To capture the autobiographical awakening of sexual urges in teen boys, filmmaker Eyal Resh put all his faith in the hands of his young lead actors. Resh’s Boys is a short film that is content to objectively observe the friendship between Brian (Wyatt Griswold, “The Loud House” TV series) and Jake (Pearce Joza, “Mech-X4” TV series) as they hang out together during an impromptu summer sleepover.
Resh’s camera is a fly on the wall, never judging, assuming or peering inside either boy’s head, simply watching. The boys play together, make prank phone calls (the bedroom decor suggests this is set in the early 90s, when prank calls were actually made and elevated into an art form), wrestle around, and just generally act like, well, teenage boys. There’s not much more to the movie than that, other than its thematic thread of budding sexuality and the discomfiting confusion around how to deal with it.

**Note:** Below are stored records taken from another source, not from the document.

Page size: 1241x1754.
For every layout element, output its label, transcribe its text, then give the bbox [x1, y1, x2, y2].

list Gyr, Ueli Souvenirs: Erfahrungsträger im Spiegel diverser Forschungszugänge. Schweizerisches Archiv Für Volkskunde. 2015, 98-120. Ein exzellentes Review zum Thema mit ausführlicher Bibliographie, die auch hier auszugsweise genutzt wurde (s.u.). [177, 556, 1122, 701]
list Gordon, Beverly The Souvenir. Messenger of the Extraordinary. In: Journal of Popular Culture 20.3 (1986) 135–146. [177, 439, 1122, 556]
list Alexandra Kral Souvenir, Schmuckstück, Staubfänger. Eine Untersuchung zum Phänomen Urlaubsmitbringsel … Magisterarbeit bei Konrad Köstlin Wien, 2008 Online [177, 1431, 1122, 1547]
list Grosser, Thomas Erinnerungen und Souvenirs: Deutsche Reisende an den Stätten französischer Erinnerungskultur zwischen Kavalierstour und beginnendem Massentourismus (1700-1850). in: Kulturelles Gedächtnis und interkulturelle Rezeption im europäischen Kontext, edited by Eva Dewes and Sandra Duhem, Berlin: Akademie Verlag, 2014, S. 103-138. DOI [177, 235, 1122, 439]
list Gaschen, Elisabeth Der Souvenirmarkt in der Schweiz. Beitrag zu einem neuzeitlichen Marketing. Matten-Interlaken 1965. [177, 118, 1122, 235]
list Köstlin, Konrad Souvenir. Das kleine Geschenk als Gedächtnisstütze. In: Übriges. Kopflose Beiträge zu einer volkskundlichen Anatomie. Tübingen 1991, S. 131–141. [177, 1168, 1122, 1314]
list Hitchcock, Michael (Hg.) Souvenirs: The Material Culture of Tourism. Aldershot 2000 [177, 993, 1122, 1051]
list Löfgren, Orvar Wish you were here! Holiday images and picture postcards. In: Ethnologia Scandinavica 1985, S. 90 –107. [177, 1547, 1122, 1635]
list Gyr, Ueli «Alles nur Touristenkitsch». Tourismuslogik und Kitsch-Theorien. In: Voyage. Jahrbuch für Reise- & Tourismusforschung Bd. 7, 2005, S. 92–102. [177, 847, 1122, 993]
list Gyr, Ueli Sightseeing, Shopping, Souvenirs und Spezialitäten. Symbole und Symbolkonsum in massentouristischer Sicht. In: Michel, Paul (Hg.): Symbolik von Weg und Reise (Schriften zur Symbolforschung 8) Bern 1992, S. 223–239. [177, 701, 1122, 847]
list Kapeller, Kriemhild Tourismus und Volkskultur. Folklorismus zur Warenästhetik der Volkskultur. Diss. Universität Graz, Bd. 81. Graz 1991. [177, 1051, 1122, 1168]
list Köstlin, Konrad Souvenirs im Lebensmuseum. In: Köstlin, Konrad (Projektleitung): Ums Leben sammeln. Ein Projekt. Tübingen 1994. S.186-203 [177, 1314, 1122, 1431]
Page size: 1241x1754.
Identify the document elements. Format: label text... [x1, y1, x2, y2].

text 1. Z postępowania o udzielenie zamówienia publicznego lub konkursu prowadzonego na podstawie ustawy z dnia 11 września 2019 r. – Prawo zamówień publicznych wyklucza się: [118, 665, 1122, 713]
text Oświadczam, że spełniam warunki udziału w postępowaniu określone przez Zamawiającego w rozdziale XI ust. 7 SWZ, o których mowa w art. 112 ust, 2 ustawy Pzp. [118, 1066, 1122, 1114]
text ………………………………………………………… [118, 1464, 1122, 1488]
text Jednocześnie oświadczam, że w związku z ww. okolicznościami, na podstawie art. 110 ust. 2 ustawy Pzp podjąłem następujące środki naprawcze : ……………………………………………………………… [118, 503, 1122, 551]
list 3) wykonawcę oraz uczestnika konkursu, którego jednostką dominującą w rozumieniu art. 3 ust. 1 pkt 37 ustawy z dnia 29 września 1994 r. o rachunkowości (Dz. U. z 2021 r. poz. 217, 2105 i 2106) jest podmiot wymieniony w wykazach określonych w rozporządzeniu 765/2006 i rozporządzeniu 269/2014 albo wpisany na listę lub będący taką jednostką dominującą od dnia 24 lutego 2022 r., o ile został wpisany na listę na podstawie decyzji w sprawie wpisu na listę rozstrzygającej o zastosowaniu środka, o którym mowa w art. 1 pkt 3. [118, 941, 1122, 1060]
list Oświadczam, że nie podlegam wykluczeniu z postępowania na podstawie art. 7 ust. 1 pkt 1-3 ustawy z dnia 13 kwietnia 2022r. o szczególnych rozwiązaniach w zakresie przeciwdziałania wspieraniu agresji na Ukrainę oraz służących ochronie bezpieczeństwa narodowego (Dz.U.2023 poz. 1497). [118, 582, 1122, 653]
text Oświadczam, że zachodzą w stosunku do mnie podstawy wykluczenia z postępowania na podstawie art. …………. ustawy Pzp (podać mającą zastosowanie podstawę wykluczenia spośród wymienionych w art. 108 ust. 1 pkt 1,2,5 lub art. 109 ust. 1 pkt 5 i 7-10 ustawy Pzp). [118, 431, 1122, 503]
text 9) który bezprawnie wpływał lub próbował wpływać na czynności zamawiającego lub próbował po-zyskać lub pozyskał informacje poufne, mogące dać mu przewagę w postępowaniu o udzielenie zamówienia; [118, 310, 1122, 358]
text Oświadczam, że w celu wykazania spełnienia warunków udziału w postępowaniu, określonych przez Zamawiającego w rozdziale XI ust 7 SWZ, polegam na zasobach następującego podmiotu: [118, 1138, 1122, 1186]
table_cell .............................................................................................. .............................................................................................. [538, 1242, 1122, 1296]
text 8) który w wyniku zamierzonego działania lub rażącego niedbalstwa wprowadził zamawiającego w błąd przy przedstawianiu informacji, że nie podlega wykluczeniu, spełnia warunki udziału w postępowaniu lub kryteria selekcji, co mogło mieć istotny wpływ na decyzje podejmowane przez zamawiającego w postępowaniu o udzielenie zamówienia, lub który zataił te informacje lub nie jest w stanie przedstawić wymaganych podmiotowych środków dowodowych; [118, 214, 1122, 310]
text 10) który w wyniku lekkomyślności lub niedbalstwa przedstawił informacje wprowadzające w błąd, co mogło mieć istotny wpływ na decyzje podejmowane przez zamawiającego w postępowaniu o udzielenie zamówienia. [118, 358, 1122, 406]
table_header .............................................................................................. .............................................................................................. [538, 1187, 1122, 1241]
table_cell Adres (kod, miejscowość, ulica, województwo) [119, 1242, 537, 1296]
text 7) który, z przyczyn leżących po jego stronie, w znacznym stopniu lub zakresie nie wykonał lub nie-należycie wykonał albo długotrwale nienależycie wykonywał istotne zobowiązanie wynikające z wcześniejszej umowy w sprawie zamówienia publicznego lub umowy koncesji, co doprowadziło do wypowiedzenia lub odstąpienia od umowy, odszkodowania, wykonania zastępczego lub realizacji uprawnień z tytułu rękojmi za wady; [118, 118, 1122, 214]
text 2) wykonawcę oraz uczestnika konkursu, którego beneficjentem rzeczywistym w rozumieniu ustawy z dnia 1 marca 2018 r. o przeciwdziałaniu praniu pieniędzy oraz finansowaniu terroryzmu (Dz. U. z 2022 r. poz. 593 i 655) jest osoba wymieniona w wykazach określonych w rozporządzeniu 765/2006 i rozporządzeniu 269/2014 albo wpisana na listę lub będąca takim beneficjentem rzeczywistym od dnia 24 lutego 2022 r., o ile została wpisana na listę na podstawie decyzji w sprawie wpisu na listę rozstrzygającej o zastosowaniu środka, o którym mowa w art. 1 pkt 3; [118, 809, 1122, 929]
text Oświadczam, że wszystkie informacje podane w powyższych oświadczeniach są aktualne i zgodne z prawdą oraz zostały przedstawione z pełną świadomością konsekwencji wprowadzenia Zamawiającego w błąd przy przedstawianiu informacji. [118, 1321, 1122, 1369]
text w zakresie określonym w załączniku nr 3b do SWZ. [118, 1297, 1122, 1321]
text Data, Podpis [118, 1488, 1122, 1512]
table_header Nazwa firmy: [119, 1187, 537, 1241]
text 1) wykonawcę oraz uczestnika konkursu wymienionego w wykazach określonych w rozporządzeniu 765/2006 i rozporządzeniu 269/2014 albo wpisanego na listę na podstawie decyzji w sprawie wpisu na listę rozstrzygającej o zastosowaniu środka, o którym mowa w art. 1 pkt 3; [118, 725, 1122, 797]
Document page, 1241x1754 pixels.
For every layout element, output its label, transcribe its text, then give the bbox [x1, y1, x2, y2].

There’s much to be said here via Resh’s humanist approach, but it can only work if the actors sell their parts. Considering their young age, slightly stiff performances would be understandable and even forgivable, but instead Griswold and Joza create completely convincing and carefully compelling characters that are so raw and real that it feels as though we’re peering in on their actual lives, interactions, and moments.
The pair of powerful performances is exactly what the movie needs to make an intriguing impact and justify Resh’s observant style. It’s impossible not to believe in Brian and Jake, so deeply invested are the actors. Ultimately, the movie is just a whisper, offering only a glimpse of a first experience that will certainly come into better focus in the future, so it leaves us wanting to know more, but Resh expertly captures the moment he’s aiming for with all the honest awkwardness that anyone could muster.
It’s a personal story that requires the boys of Boys to be believable, so it’s both most impressive and satisfying that Griswold and Joza work wonders under Resh’s watchful eye. Intimate, delicate, authentic, Boys plays like a love letter to the trust that can be forged between actors and their director when fiction and reality collide.